COMPUTE-AND MEMORY-EFFICIENT REINFORCE-MENT LEARNING WITH LATENT EXPERIENCE REPLAY

Abstract

Recent advances in off-policy deep reinforcement learning (RL) have led to impressive success in complex tasks from visual observations. Experience replay improves sample-efficiency by reusing experiences from the past, and convolutional neural networks (CNNs) process high-dimensional inputs effectively. However, such techniques demand high memory and computational bandwidth. In this paper, we present Latent Vector Experience Replay (LeVER), a simple modification of existing off-policy RL methods, to address these computational and memory requirements without sacrificing the performance of RL agents. To reduce the computational overhead of gradient updates in CNNs, we freeze the lower layers of CNN encoders early in training due to early convergence of their parameters. Additionally, we reduce memory requirements by storing the low-dimensional latent vectors for experience replay instead of high-dimensional images, enabling an adaptive increase in the replay buffer capacity, a useful technique in constrainedmemory settings. In our experiments, we show that LeVER does not degrade the performance of RL agents while significantly saving computation and memory across a diverse set of DeepMind Control environments and Atari games. Finally, we show that LeVER is useful for computation-efficient transfer learning in RL because lower layers of CNNs extract generalizable features, which can be used for different tasks and domains.

1. INTRODUCTION

Success stories of deep reinforcement learning (RL) from high dimensional inputs such as pixels or large spatial layouts include achieving superhuman performance on Atari games (Mnih et al., 2015; Schrittwieser et al., 2019; Badia et al., 2020) , grandmaster level in Starcraft II (Vinyals et al., 2019) and grasping a diverse set of objects with impressive success rates and generalization with robots in the real world (Kalashnikov et al., 2018) . Modern off-policy RL algorithms (Mnih et al., 2015; Hessel et al., 2018; Hafner et al., 2019; 2020; Srinivas et al., 2020; Kostrikov et al., 2020; Laskin et al., 2020) have improved the sample-efficiency of agents that process high-dimensional pixel inputs with convolutional neural networks (CNNs; LeCun et al. 1998 ) using the past experiential data that is typically stored as raw observations form in a replay buffer (Lin, 1992) . However, these methods demand high memory and computational bandwidth, which makes deep RL inaccessible in several scenarios, such as learning with much lighter on-device computation (e.g. mobile phones or other light-weight edge devices).

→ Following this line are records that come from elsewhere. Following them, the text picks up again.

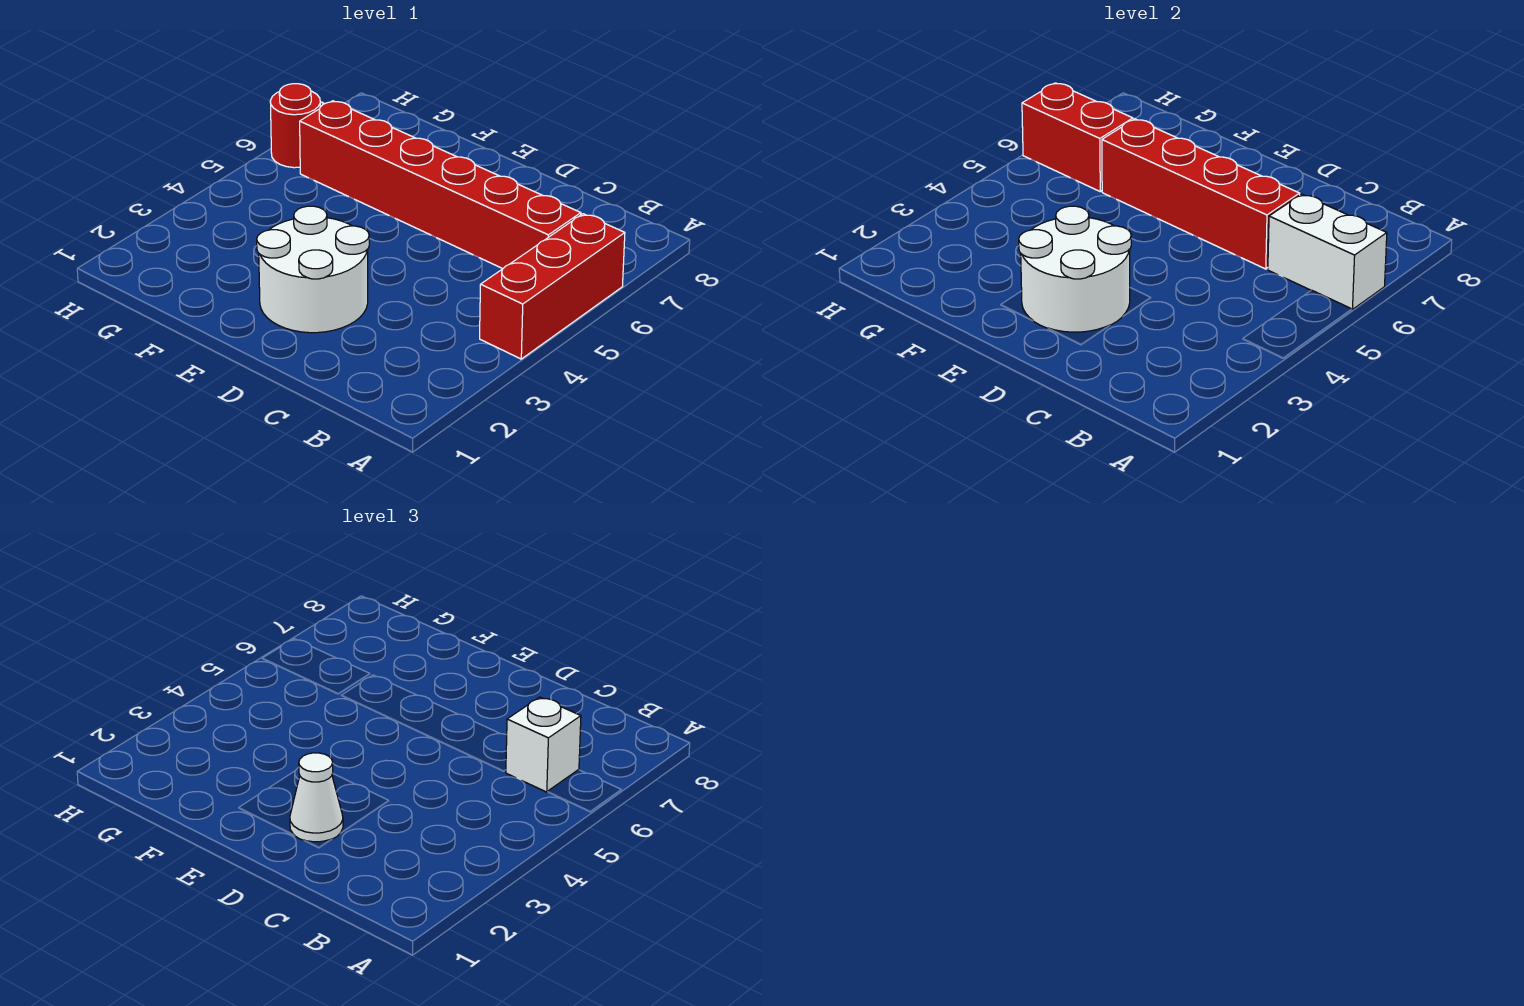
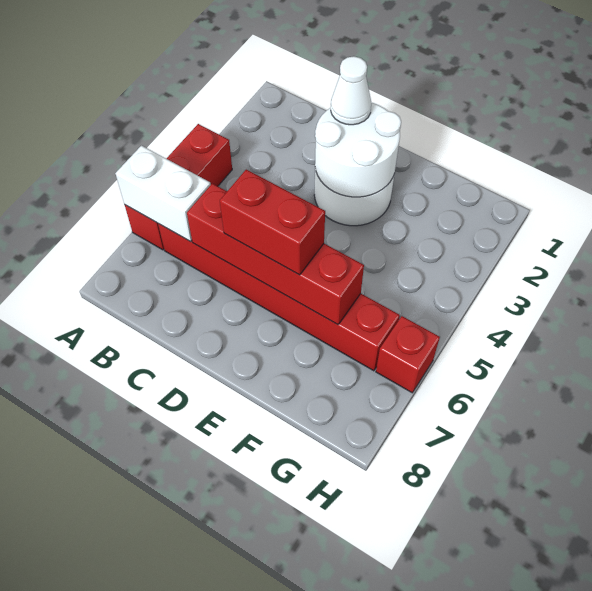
white brick B6 level 3 -> none
red brick G6:H6 level 2 -> red brick D6:E6 level 3
red round brick H6 level 1 -> red brick H6 level 1

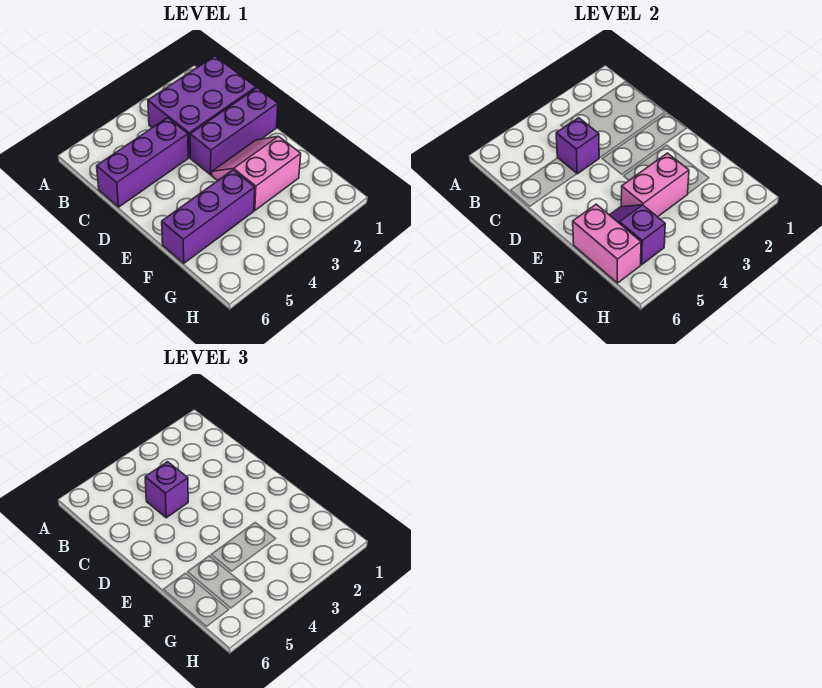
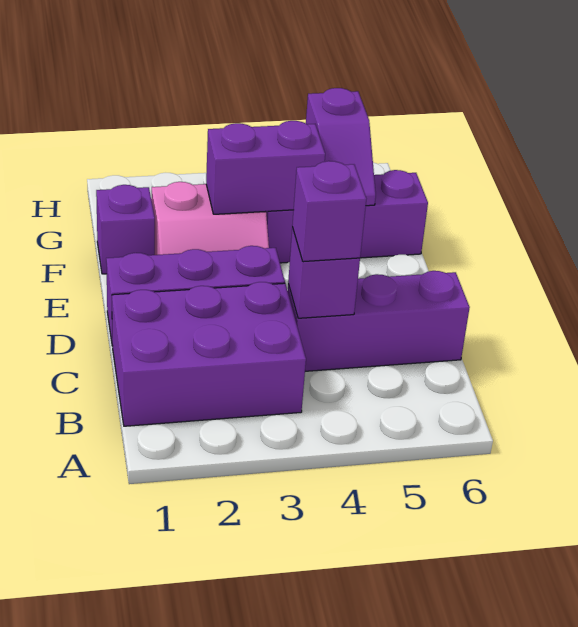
none -> purple brick F1 level 1
pink brick F3:F4 level 2 -> purple brick F3:F4 level 2
pink brick F6:G6 level 2 -> none

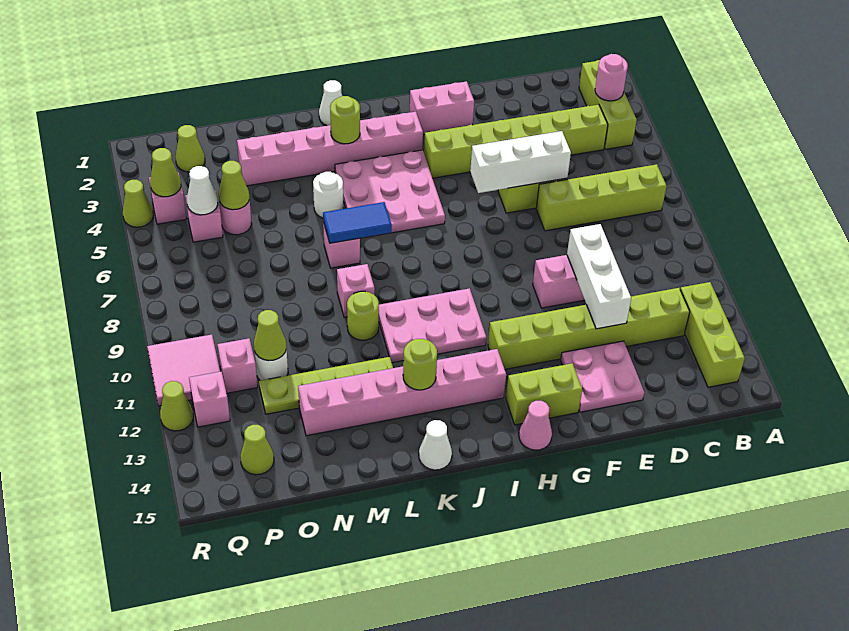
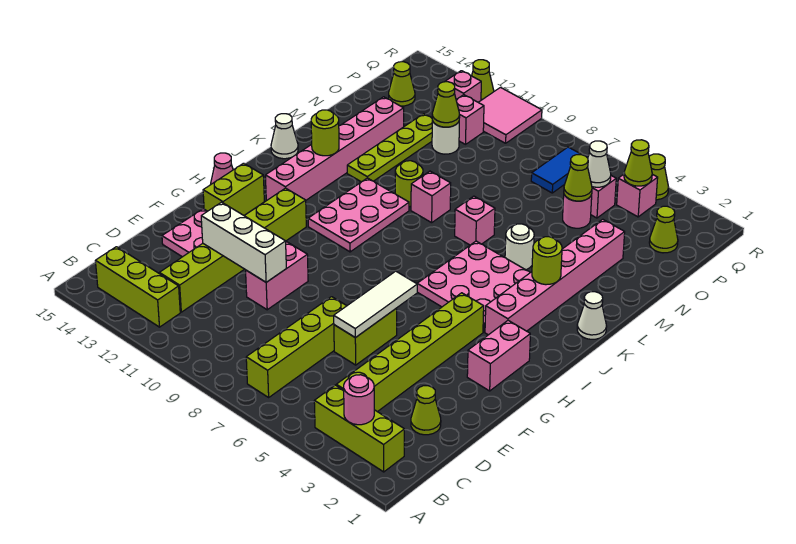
none -> lime cone D2 level 1
white brick E6:G6 level 2 -> white tile E6:G6 level 2
blue tile K7:L7 level 2 -> blue tile P7:Q7 level 1

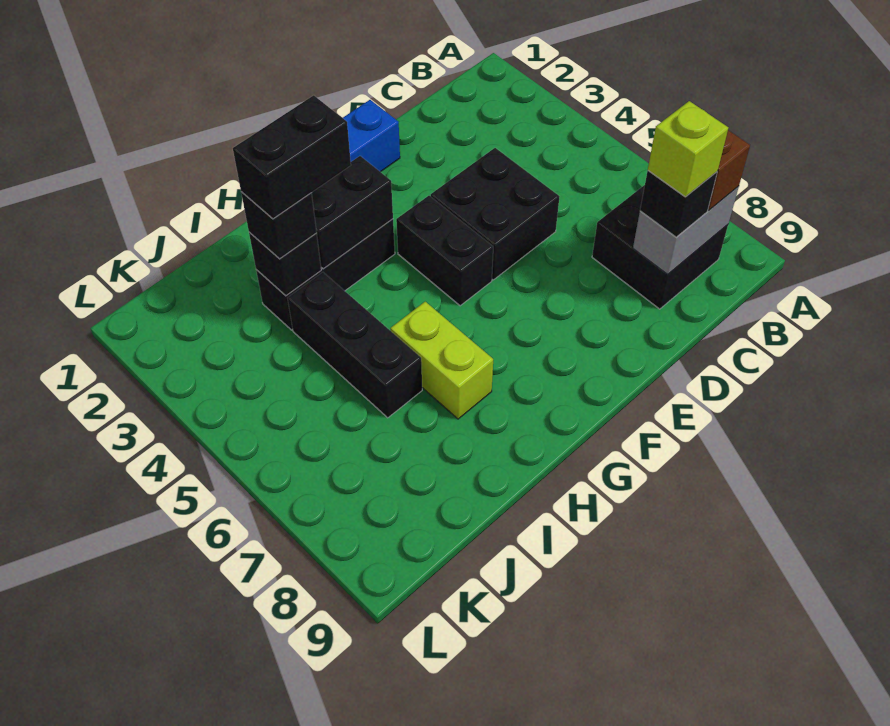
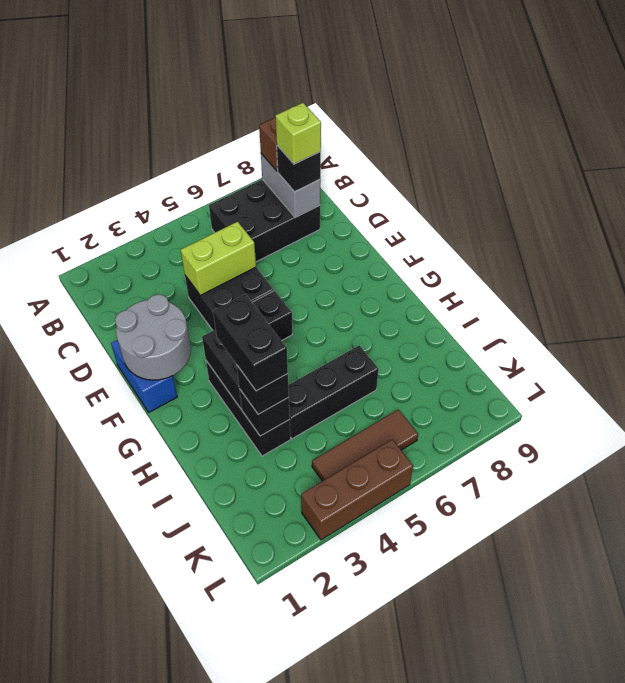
black brick B7:C8 level 1 -> black brick B6:C8 level 1
none -> grey round brick E1:F2 level 2
lime brick H6:H7 level 1 -> lime brick D4:D5 level 2
none -> brown tile K4:K6 level 1
none -> brown brick L3:L5 level 1

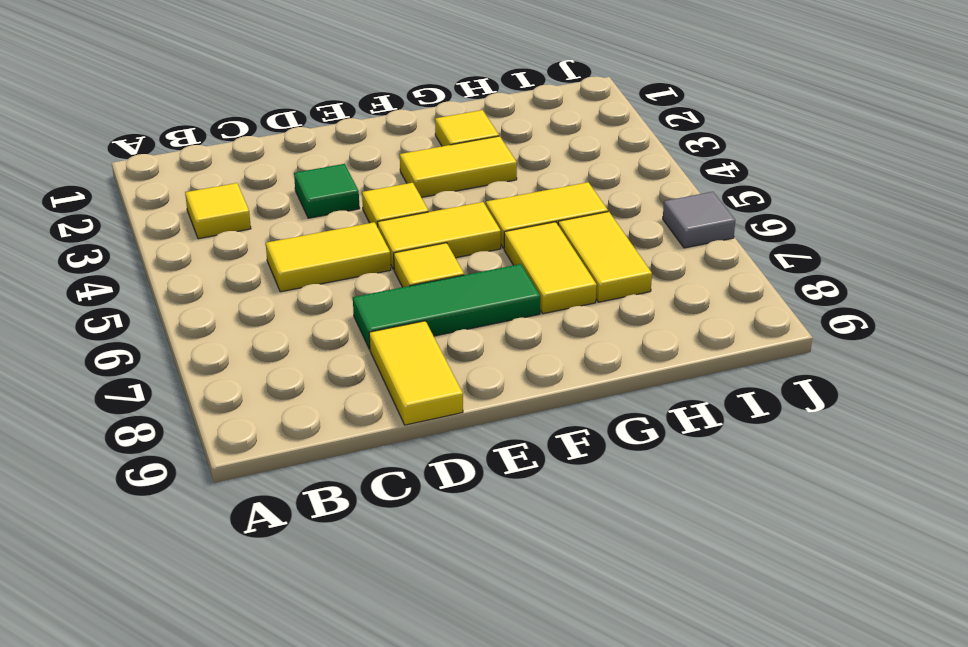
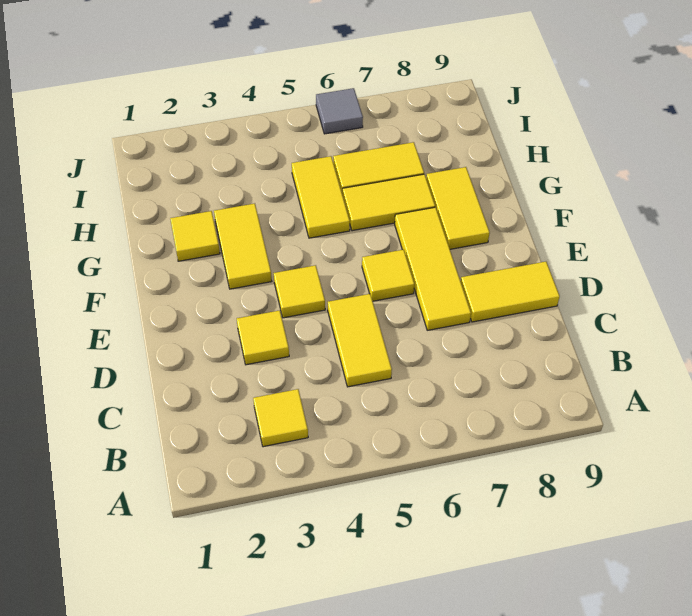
green tile D3 level 1 -> yellow tile D3 level 1
green tile D7:F7 level 1 -> yellow tile D7:F7 level 1
yellow tile E5:F5 level 1 -> yellow tile F8:G8 level 1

For compute-and memory-efficient deep learning, several strategies, such as network pruning (Han et al., 2015; Frankle & Carbin, 2019 ), quantization (Han et al., 2015; Iandola et al., 2016) and freezing (Yosinski et al., 2014; Raghu et al., 2017) have been proposed in supervised learning and unsupervised learning for various purposes (see Section 2 for more details). In computer vision, Raghu et al. (2017) showed that the computational cost of updating CNNs can be reduced by freezing lower layers earlier in training, and Han et al. (2015) introduced a deep compression, which reduces the memory requirement of neural networks by producing a sparse network. In natural language processing, several approaches (Tay et al., 2019; Sun et al., 2020) have studied improving the computational efficiency of Transformers (Vaswani et al., 2017) . In deep RL, however, developing compute-and memory-efficient techniques has received relatively little attention despite their serious impact on the practicality of RL algorithms.